Assignment: Scan the listing below for the word "htmlentities" and copy every line where it occurs.

Information provided:
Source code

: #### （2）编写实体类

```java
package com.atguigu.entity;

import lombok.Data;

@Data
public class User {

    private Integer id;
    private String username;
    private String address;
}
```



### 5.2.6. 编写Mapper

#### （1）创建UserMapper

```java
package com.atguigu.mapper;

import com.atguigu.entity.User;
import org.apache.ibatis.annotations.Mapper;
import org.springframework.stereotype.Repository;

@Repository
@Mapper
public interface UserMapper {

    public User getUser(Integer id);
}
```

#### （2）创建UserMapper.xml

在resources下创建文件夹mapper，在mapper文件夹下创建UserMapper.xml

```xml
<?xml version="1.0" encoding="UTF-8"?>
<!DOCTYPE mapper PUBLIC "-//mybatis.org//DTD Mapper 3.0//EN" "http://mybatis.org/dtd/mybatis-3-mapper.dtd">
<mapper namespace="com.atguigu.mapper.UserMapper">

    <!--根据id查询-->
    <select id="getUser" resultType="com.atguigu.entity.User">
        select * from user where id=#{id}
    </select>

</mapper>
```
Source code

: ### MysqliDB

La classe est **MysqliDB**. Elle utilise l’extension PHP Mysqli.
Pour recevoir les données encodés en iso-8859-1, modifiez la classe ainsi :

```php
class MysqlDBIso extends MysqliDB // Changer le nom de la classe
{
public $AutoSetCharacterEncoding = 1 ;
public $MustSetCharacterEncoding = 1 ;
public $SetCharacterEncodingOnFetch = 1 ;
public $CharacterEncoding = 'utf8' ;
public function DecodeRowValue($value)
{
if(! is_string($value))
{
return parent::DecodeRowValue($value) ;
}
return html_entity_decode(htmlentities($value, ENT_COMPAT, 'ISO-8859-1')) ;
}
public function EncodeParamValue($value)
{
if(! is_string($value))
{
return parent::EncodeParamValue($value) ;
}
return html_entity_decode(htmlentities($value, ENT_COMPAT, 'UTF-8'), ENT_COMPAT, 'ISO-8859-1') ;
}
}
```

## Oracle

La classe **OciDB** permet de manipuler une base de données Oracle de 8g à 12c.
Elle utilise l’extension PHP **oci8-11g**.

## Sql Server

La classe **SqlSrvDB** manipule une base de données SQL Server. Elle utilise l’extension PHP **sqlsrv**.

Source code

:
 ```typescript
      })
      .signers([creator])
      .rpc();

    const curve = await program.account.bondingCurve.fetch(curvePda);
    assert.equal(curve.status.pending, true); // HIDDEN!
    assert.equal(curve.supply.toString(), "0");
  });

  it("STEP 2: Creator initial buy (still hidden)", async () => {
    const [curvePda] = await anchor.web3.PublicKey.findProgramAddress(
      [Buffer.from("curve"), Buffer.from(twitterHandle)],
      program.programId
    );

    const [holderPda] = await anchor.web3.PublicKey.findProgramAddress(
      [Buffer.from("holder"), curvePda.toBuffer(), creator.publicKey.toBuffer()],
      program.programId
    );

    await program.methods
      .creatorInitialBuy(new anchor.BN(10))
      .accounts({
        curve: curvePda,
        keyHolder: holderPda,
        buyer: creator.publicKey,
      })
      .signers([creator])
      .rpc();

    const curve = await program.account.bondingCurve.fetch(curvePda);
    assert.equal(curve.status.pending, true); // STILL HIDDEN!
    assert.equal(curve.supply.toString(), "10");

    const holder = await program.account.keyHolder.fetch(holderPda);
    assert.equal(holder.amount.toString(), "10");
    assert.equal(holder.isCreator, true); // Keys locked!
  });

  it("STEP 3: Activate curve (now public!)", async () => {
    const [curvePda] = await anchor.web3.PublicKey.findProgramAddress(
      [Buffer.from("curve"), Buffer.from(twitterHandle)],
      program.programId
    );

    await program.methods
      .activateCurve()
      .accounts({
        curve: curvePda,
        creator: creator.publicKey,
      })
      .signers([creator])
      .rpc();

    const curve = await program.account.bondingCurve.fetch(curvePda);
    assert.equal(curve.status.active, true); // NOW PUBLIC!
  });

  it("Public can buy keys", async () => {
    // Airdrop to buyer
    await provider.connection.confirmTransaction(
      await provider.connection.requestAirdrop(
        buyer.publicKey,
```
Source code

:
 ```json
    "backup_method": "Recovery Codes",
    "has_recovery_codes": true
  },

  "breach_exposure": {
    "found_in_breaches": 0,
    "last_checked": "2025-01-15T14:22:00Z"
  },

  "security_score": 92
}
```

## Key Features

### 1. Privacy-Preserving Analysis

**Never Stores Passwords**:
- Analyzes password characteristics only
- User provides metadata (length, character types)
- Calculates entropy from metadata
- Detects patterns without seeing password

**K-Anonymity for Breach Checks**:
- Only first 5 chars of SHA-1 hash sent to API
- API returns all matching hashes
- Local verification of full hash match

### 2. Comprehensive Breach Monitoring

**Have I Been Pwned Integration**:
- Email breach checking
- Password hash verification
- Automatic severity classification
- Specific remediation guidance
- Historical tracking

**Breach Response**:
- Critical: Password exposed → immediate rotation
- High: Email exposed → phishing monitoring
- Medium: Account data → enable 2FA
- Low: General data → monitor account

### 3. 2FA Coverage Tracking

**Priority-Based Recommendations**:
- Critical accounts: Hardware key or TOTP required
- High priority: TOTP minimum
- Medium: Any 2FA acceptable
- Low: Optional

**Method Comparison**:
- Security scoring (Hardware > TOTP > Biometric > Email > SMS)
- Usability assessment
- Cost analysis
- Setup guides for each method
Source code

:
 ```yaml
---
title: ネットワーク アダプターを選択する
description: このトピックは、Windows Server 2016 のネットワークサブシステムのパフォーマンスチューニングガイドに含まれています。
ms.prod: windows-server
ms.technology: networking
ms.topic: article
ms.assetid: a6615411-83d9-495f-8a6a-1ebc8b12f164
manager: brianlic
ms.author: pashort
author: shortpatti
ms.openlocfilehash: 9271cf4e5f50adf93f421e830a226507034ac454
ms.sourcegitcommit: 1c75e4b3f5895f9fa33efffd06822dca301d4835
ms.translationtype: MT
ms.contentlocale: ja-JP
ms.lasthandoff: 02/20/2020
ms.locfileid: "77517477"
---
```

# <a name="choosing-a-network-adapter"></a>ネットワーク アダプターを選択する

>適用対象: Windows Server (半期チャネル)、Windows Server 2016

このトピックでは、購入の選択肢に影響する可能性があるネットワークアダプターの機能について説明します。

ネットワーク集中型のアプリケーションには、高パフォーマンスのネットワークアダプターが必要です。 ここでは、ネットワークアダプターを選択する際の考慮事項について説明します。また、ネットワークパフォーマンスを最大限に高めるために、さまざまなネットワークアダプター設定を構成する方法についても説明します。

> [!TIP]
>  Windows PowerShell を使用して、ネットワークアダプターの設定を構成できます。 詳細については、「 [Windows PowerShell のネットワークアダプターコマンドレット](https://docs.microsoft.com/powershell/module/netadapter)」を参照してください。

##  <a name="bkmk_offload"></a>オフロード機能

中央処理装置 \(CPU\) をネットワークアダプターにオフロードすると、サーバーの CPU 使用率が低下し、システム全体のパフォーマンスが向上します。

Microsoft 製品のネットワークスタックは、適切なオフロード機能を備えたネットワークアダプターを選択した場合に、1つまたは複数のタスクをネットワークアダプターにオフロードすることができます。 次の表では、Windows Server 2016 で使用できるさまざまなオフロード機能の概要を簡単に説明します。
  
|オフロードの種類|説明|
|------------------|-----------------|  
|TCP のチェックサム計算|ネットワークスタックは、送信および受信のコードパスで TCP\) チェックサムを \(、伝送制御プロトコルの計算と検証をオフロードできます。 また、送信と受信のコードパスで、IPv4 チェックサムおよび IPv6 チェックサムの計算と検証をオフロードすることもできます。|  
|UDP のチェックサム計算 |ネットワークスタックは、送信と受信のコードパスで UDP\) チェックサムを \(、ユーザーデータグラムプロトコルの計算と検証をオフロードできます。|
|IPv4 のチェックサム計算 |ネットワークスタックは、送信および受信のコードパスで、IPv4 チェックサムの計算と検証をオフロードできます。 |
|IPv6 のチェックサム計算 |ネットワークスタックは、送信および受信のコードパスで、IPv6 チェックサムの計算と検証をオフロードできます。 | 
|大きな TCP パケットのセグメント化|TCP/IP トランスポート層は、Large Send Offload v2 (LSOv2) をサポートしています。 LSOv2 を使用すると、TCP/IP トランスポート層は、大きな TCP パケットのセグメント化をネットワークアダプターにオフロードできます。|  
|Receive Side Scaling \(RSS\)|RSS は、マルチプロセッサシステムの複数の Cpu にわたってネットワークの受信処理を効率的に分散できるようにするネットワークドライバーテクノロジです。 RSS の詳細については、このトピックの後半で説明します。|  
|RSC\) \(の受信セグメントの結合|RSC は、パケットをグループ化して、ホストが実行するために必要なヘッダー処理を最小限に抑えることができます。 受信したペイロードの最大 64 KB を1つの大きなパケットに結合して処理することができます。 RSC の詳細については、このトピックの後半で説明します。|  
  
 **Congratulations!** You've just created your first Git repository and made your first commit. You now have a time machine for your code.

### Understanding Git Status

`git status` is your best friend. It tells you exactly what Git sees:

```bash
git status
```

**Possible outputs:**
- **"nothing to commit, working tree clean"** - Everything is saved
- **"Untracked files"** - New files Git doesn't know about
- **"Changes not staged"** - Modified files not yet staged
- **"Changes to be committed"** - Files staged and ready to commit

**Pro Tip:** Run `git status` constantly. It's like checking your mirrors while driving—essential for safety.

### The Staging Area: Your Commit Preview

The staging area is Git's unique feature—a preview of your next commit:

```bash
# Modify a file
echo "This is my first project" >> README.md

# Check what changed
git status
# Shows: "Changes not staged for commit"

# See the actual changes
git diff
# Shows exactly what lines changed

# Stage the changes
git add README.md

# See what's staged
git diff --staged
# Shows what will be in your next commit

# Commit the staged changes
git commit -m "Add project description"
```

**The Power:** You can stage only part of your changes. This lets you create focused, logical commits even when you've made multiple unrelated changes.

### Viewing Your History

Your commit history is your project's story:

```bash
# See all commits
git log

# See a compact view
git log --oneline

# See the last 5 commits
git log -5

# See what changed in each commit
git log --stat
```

Solution to this task:
return html_entity_decode(htmlentities($value, ENT_COMPAT, 'ISO-8859-1')) ;
return html_entity_decode(htmlentities($value, ENT_COMPAT, 'UTF-8'), ENT_COMPAT, 'ISO-8859-1') ;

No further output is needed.